Have you faced any career challenges along the way and how did you overcome these?
I would say it wasn’t so much a challenge as much as unawareness of what truly motivated me. I realised quite late that I like working with companies that have a true mission and passion for the solution – also one of the hardest things to distill for companies and instil in employees. It’s something you either have from the start or you don’t.
What one thing do you believe has been a major factor in you achieving success?
I believe in perseverance. I might not always have all the answers, but I’m dedicated to finding the best outcomes. I’ve always been resilient and it allowed me to overcome most stressful work situations as well as having the ability to reflect on what went wrong and how I can avoid it in the future.

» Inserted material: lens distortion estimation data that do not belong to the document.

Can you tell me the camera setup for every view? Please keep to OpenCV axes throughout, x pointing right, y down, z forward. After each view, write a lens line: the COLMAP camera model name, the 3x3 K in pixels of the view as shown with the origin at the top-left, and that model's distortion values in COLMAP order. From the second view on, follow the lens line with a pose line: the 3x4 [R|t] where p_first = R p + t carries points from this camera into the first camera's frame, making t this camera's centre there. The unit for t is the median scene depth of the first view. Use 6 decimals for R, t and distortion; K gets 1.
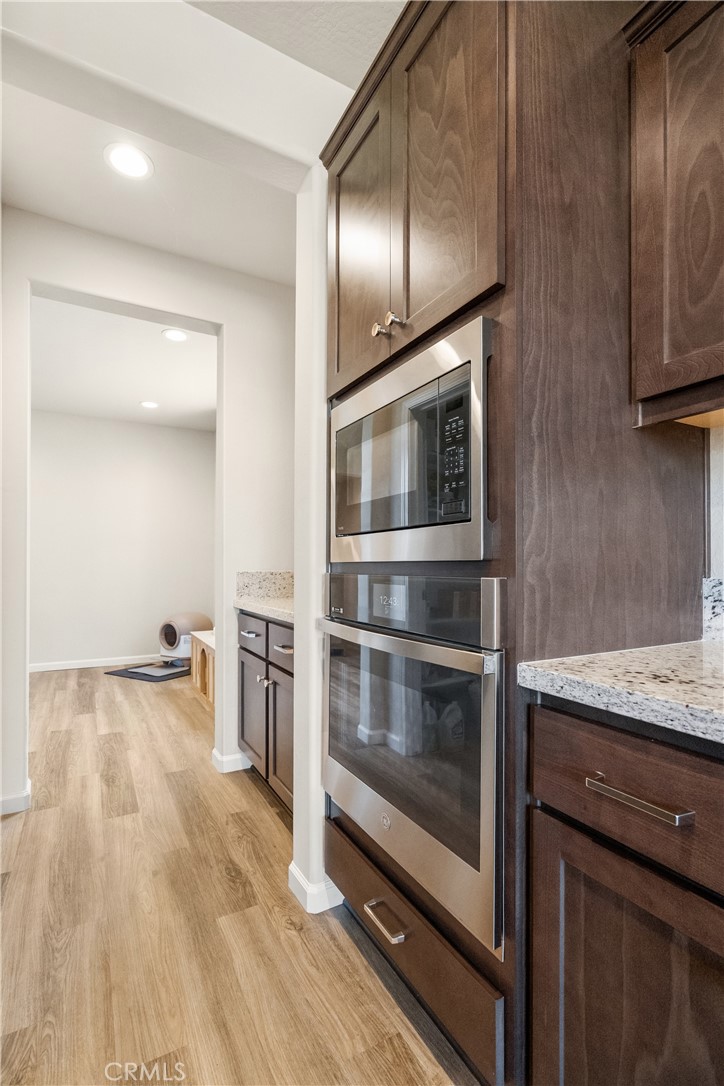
lens RADIAL K [[490.2, 0, 359.6], [0, 490.2, 548.7], [0, 0, 1]] dist [0.000050, -0.000249]
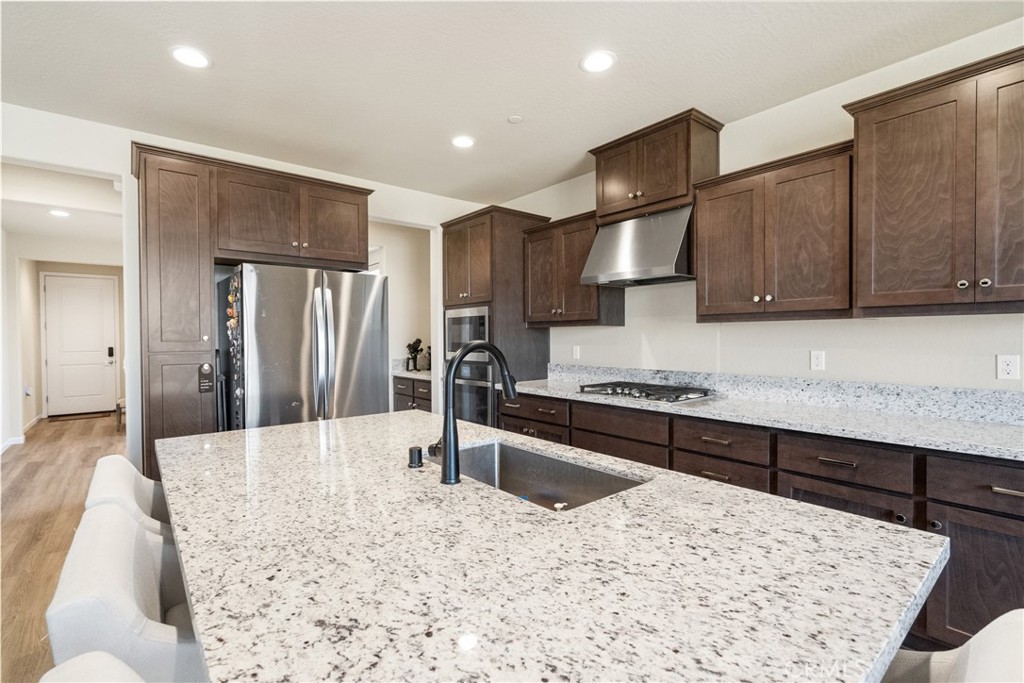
lens RADIAL K [[462.2, 0, 507.9], [0, 462.2, 343.4], [0, 0, 1]] dist [0.000050, -0.000249]
pose [[0.982674, -0.014226, 0.184798, -0.302144], [0.004688, 0.998639, 0.051947, -0.315584], [-0.185285, -0.050181, 0.981403, -2.761921]]
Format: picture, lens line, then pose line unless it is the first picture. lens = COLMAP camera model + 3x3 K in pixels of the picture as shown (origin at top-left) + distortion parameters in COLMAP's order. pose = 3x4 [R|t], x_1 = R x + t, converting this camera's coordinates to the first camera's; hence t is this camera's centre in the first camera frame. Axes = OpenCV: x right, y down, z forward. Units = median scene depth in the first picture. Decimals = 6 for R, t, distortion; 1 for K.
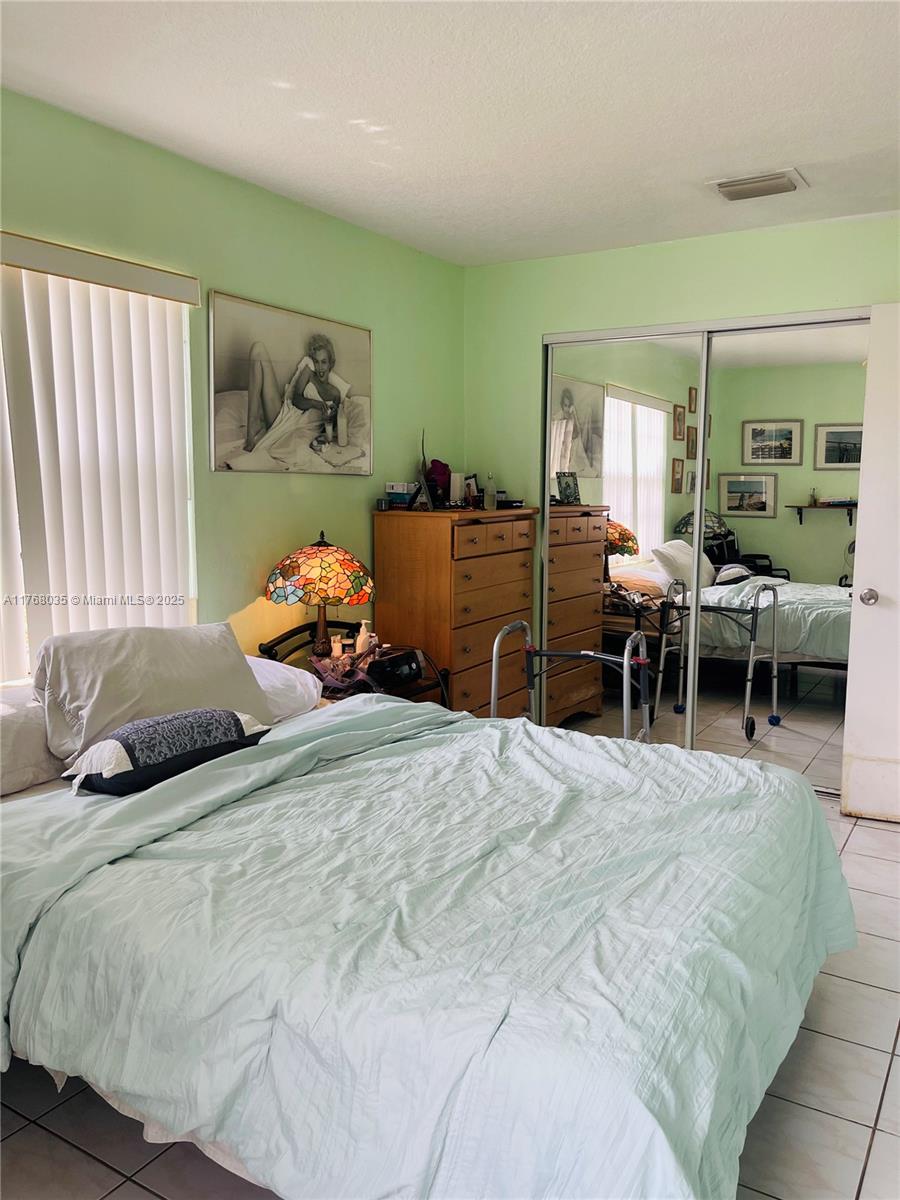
lens RADIAL K [[914.9, 0, 452.5], [0, 914.9, 605.4], [0, 0, 1]] dist [0.062318, -0.090712]
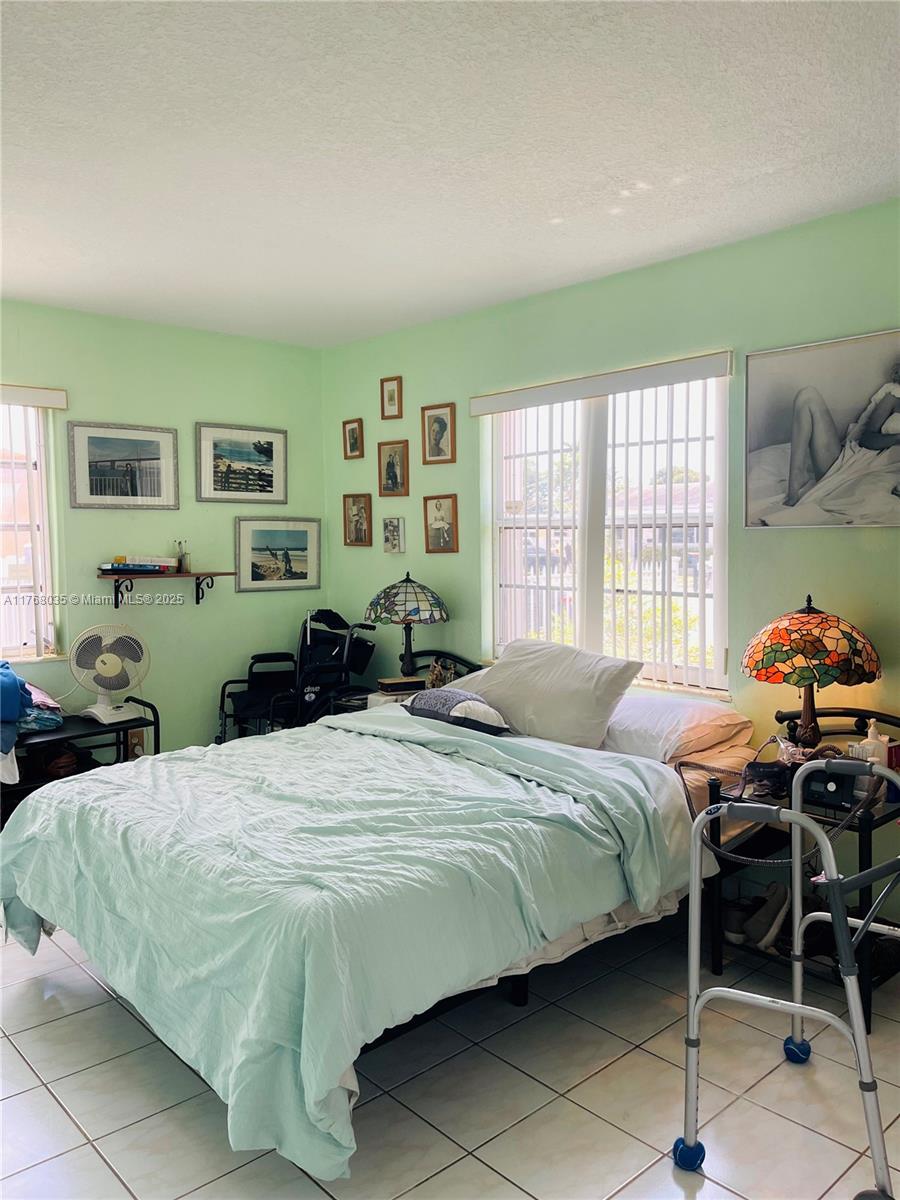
lens RADIAL K [[914.9, 0, 474.9], [0, 914.9, 602.8], [0, 0, 1]] dist [0.062318, -0.090712]
pose [[-0.269730, 0.070611, -0.960344, 0.773861], [-0.114209, 0.987922, 0.104717, -0.130181], [0.956139, 0.137926, -0.258408, 0.939507]]
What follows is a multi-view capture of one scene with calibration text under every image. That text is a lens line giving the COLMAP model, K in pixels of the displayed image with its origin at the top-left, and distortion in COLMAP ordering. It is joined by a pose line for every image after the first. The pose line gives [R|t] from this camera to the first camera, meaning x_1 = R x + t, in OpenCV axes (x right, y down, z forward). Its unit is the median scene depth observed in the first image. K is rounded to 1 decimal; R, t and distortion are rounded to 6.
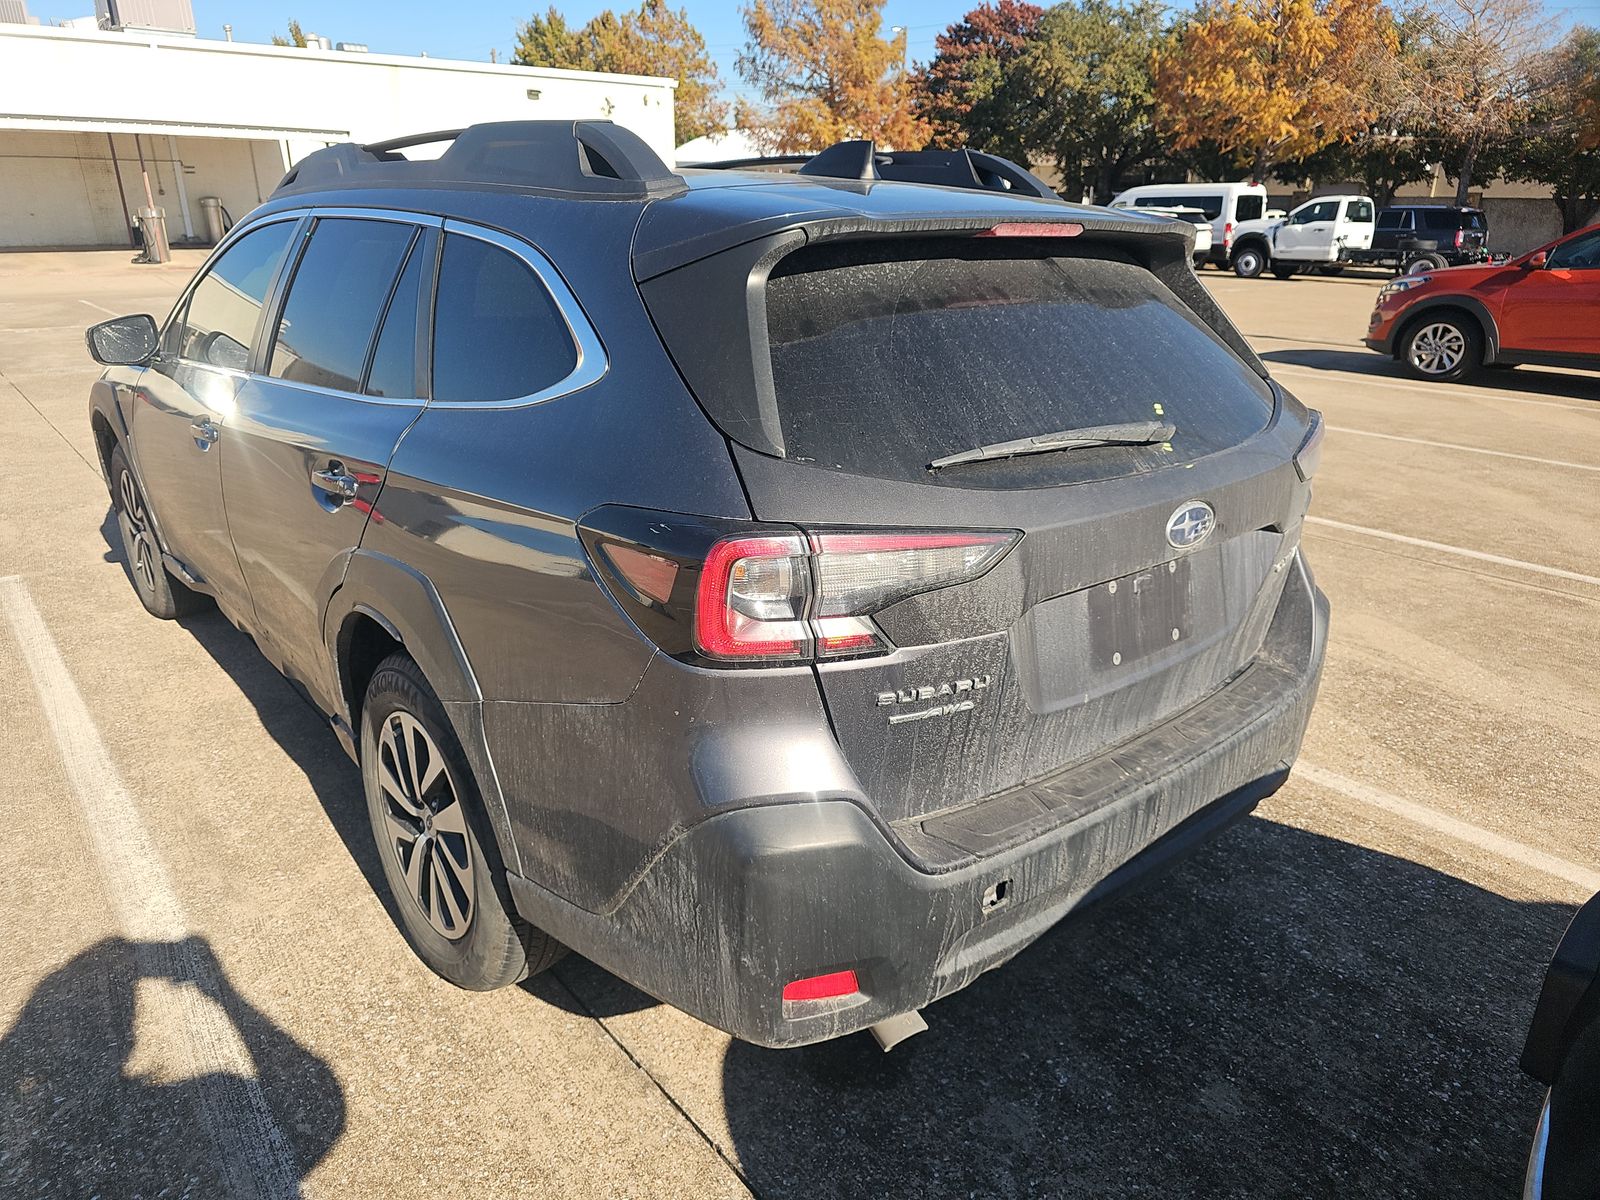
lens RADIAL K [[1058.4, 0, 791.2], [0, 1058.4, 595.8], [0, 0, 1]] dist [0.045813, -0.024879]
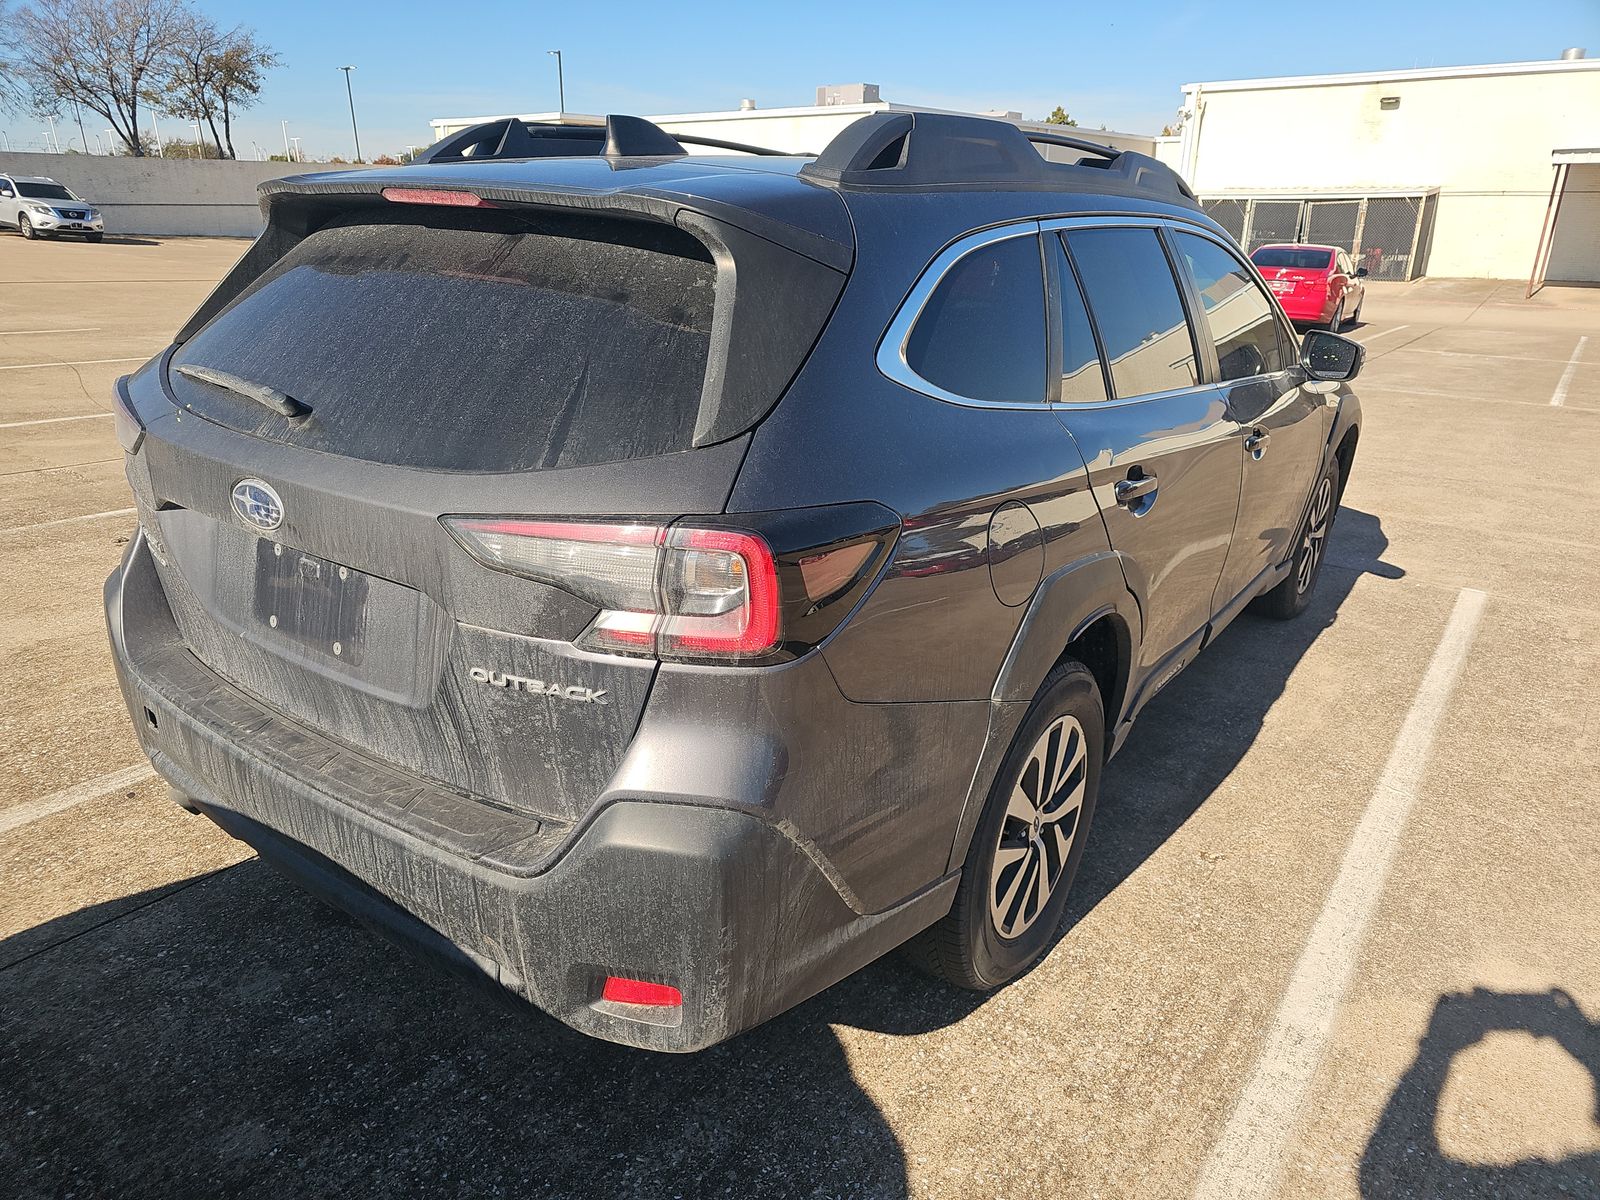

What top tips would you give to an individual who is trying to excel in their career in technology?
My biggest advice would be to not look at what everyone else is doing and not stick to a set framework for “how things should be done”. Some of my biggest achievements resulted from me not following any set marketing rules, instead listening to the audience and understanding what will resonate – human to human.
Do you believe there are still barriers for success for women working in tech, if so, how can these barriers be overcome?
I think it depends on the context – certain companies might have their way of doing things which might limit opportunities for women to reach board level, while others might welcome the diversity female perspective brings to the proverbial boardroom table. One thing I would say is to look out for the signs to understand which company you’re working for and whether you’re ok with that.
What do you think companies can do to support to progress the careers of women working in technology?
I believe the only way to bring about change is to stop treating women and a larger topic of diversity as a challenge, it’s a self-fulfilling prophecy. If we all approach each other as equal, then that’s exactly what we are. Less talking of opportunities, more making them happen in a day to day life. I think it’s also important for companies to offer mentorship schemes to provide more exposure to the opportunities in tech early on in women’s careers.
There are currently only 21 per cent of women working in tech, if you could wave a magic wand, what is the one thing you would do to accelerate the pace of change for women in the industry?
I would use that wand to dissolve the preconceived opinions about women in the workplace and create a truly level playing field. I would give the wand a shake and help women understand what it is they truly want to do, what brings them more purpose, and then go and pursue that without hesitations.
What resources do you recommend for women working in tech?
I’m going to be cheeky and say my podcast Space of Mind. It’s a great destination for life lessons of people who’ve gone through some of the most difficult things in life and came out of it so much stronger on the other side, starting incredible ventures across tech, food, music and fashion, among others.